Past And Present: History, Identity, And Politics In Ireland, by Brian Walker
The wonder about a book like this one is that the way that the author attempts to de-mystify claims of ancient animosity between the Irish and Scot-Irish in Irish history, particularly in Northern Ireland is applicable to a great many other conflicts as well. Throughout this book the author shows the change in rhetoric over time and the fact that recent conflict between Protestants and Catholics springs from the context of the Irish Republic and its founding as well as the failures of elites and leaders to encourage a peaceful approach of coexistence. History is used as a club against one side or the other as ancient atrocities are remembered and ancient grudges are nursed by people who could choose to do better themselves. And that is a lesson that would be well-remembered by any other contemporary group that similarly views itself as a victim of history and refuses to take responsibility for thriving and overcoming continual conflict with other groups. The author dishes out some tough love to the people of Northern Ireland, but it is advice that others should heed and follow as well for there are no shortage of peoples who whine and groan about being victims of history while failing to better their own condition.
This book is a short one at a bit more than 100 pages and it is divided into four chapters that examine different aspects of the conflict in Northern Ireland as it has changed over time. The author begins with an acknowledgements and introduction section that call upon the people of Northern Ireland and their leadership to take responsibility for their actions. After that the author discusses the rise and change over time of the religious and political traditions celebrating the ultimately successful Protestant defense of Derry from 1689 to 1989 (1). After this the author discusses lessons of Irish history and the complicated legacy of the 1798 rebellion and the character of the United Irishmen (2). This leads to a look at public holidays and the change in the political nature of such festivals from 1920 to 1960 as Republican politics influenced behavior in Northern Ireland (3). Finally, the author discusses the burden of the past and why it has been a problem for Northern Ireland in a way that it has not been for other nations in the same boat (4), after which there are notes and an index.
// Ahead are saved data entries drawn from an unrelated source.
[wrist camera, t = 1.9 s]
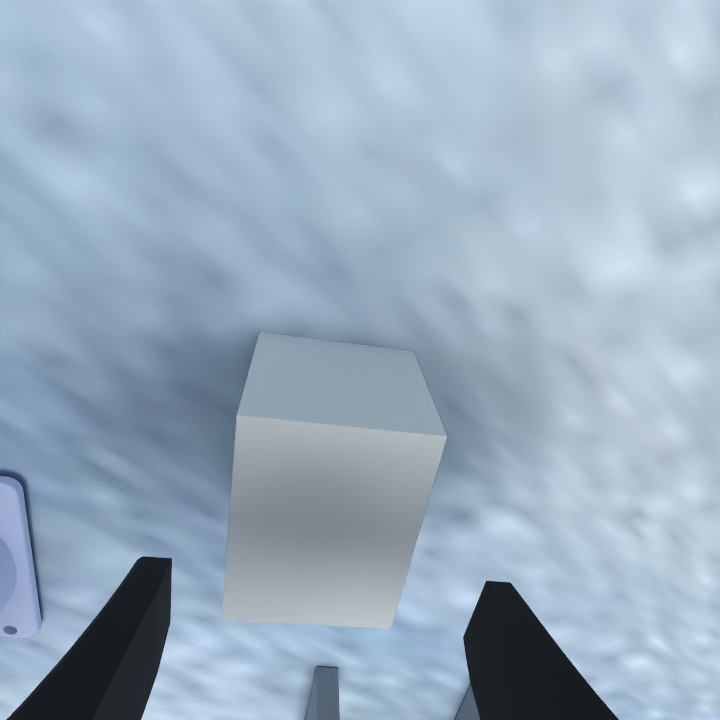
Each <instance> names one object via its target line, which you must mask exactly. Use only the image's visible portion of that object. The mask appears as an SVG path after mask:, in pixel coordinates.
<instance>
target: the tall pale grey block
mask: <svg viewBox="0 0 720 720" xmlns="http://www.w3.org/2000/svg"><path fill="white" fill-rule="evenodd" d="M446 439H447V435H446V432H445V430H444V427H443V425H442V422H441V420H440V417H439V415H438V412H437V410H436V407H435V405H434V402H433V399H432V397H431V394H430V392H429V389H428V387H427V384H426V382H425V379H424V377H423V374H422V372H421V369H420V367H419V364H418V362H417V359H416V356H415V354H414V351H410V350H402V349H394V348H386V347H377V346H369V345H361V344H353V343H345V342H337V341H329V340H321V339H313V338H305V337H297V336H289V335H281V334H273V333H265V332H260V333H259V336H258V340H257V343H256V347H255V351H254V354H253V358H252V361H251V365H250V369H249V372H248V376H247V379H246V383H245V387H244V390H243V394H242V398H241V401H240V405H239V408H238V412H237V417H236V431H235V444H234V458H233V471H232V485H231V498H230V512H229V525H228V539H227V552H226V566H225V579H224V593H223V606H222V620H221V621H242V622H264V623H285V624H307V625H329V626H350V627H372V628H391V627H392V624H393V620H394V617H395V613H396V610H397V606H398V603H399V600H400V596H401V593H402V589H403V586H404V583H405V579H406V576H407V572H408V569H409V565H410V562H411V559H412V555H413V552H414V548H415V545H416V542H417V538H418V535H419V531H420V528H421V524H422V521H423V518H424V514H425V511H426V507H427V504H428V500H429V497H430V494H431V490H432V487H433V483H434V480H435V477H436V473H437V470H438V466H439V463H440V459H441V456H442V453H443V449H444V446H445V442H446Z"/></svg>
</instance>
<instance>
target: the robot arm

The history of the relationship of the Irish and the Scot-Irish in Ireland is a complex one, but it is one that has no easy answers. Rather than being an account of a monolithic conflict, this book does a great job at helping the reader to recognize the occasions when Scot-Irish and Irish both wanted more freedoms under British rule and worked together to seek them before politics (and religion) separated them. The author explores when and why the celebrations in Derry about the siege of the city and the successful victory at the Battle of the Boyne became more important in the face of changing demographics that made the city more heavily Catholic than it had been before. It is a difficult thing to recognize the way that some unscrupulous political leaders benefit a great deal from hyping up conflict between peoples who could get along well enough without too much trouble, but this book does demonstrate the problem that political elites have when they seek to encourage conflict as a way of preserving power in a false dialectic. This book itself may be about a subject not everyone will care about personally, but it has relevance for a great deal besides its narrow topic.